**Directions for this task:** From the material below, copy out each line with the word "under" in it.

**Exercise materials:**
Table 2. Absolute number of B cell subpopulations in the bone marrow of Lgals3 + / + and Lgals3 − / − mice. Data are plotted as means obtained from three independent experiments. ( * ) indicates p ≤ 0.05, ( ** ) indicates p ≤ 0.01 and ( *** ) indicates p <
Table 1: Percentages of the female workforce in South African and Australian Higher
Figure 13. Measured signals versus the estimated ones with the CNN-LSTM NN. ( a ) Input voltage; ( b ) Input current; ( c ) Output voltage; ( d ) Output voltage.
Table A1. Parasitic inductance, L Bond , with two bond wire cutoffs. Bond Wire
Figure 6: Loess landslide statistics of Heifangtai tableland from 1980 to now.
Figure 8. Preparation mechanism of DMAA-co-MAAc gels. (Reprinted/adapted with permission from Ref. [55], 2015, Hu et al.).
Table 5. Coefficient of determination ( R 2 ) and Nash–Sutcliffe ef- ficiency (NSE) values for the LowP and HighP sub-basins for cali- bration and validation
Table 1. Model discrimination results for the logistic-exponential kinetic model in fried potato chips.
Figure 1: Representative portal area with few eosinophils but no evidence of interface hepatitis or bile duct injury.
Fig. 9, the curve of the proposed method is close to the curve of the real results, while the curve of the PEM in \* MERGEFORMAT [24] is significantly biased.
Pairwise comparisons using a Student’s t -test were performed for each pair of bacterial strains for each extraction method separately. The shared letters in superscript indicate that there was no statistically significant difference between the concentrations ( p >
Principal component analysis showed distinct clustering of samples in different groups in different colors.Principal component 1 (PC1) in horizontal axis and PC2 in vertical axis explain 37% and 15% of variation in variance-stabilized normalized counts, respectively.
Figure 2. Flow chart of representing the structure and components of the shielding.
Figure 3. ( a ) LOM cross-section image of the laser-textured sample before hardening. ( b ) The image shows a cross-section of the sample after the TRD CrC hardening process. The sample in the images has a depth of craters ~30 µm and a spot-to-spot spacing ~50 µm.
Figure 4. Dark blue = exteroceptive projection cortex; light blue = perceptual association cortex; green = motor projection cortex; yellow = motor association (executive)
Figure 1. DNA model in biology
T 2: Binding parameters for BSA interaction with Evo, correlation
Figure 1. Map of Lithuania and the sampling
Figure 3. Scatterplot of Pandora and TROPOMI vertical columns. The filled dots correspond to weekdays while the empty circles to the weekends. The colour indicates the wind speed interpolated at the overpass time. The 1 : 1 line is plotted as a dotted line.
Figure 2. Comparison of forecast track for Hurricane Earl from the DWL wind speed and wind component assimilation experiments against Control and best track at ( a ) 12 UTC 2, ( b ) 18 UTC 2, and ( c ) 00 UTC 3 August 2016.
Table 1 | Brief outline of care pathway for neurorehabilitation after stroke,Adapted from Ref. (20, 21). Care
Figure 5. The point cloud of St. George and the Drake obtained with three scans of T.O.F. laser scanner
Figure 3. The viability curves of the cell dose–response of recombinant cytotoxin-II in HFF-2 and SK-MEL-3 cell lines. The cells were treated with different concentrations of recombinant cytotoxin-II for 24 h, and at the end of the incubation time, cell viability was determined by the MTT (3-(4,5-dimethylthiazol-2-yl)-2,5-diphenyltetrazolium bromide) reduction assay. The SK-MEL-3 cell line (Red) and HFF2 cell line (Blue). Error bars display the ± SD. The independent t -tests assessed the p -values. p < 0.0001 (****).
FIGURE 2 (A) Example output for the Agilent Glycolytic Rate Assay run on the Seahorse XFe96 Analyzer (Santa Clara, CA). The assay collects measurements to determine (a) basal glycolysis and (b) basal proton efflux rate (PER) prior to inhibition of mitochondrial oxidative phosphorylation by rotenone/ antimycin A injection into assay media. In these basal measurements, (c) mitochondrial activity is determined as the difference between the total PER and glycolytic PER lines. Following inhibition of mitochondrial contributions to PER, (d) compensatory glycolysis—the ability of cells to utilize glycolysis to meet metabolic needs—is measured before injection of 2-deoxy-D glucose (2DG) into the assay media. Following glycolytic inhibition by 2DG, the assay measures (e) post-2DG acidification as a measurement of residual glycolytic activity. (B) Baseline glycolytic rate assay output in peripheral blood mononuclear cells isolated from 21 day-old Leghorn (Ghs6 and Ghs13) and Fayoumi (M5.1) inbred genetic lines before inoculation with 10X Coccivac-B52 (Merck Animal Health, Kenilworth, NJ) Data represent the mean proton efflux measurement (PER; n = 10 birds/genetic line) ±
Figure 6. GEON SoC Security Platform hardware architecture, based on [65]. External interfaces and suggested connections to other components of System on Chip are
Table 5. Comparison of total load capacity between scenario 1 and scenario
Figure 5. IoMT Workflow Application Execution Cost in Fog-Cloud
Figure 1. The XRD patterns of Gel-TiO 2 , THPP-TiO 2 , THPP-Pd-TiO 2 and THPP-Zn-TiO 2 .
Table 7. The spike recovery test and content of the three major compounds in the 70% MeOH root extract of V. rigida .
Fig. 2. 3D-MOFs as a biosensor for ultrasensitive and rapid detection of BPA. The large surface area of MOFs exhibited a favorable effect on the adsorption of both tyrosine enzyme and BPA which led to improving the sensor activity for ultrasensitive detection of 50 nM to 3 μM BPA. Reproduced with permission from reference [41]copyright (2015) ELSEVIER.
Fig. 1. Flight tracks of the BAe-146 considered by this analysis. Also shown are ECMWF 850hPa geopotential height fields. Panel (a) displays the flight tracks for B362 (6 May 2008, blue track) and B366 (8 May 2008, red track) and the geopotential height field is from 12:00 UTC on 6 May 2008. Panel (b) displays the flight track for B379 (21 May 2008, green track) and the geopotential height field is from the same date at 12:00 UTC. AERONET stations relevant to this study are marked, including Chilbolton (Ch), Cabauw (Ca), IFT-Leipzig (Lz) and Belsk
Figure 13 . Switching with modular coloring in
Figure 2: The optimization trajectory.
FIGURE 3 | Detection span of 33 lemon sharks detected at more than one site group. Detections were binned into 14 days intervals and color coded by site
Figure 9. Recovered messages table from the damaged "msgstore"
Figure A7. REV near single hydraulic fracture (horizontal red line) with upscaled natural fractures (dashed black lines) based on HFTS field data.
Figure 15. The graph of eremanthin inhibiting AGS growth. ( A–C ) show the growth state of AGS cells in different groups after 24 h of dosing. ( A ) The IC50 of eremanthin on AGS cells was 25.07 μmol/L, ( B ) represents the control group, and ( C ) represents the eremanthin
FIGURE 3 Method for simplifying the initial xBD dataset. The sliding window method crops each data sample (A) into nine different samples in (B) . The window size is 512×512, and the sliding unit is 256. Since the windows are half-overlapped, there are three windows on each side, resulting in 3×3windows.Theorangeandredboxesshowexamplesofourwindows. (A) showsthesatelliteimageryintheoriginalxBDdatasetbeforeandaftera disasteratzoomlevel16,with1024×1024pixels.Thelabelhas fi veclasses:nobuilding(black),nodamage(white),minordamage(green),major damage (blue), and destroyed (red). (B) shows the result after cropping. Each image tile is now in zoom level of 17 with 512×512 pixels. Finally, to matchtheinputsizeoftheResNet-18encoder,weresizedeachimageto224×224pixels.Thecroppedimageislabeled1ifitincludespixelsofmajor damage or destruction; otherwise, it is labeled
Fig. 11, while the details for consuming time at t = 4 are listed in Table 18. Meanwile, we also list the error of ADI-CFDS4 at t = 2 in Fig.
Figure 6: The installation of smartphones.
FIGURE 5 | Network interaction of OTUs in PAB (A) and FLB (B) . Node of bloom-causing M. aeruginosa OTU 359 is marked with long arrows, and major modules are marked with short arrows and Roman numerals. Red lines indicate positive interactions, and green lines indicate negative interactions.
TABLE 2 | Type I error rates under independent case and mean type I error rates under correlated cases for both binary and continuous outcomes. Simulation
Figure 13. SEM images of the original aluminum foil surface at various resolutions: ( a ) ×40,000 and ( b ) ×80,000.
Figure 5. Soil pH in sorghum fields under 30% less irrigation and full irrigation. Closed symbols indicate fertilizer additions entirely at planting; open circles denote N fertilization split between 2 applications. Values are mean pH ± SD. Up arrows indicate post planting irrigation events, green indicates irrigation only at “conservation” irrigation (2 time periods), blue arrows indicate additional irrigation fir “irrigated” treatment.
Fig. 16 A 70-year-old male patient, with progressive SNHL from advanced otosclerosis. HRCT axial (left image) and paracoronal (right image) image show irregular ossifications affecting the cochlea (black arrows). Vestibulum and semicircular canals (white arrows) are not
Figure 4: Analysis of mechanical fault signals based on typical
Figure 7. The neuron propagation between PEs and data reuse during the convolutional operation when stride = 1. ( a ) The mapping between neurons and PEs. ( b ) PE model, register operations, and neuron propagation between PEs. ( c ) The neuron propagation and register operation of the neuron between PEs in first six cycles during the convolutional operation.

**Answer:**
TABLE 2 | Type I error rates under independent case and mean type I error rates under correlated cases for both binary and continuous outcomes. Simulation
Figure 5. Soil pH in sorghum fields under 30% less irrigation and full irrigation. Closed symbols indicate fertilizer additions entirely at planting; open circles denote N fertilization split between 2 applications. Values are mean pH ± SD. Up arrows indicate post planting irrigation events, green indicates irrigation only at “conservation” irrigation (2 time periods), blue arrows indicate additional irrigation fir “irrigated” treatment.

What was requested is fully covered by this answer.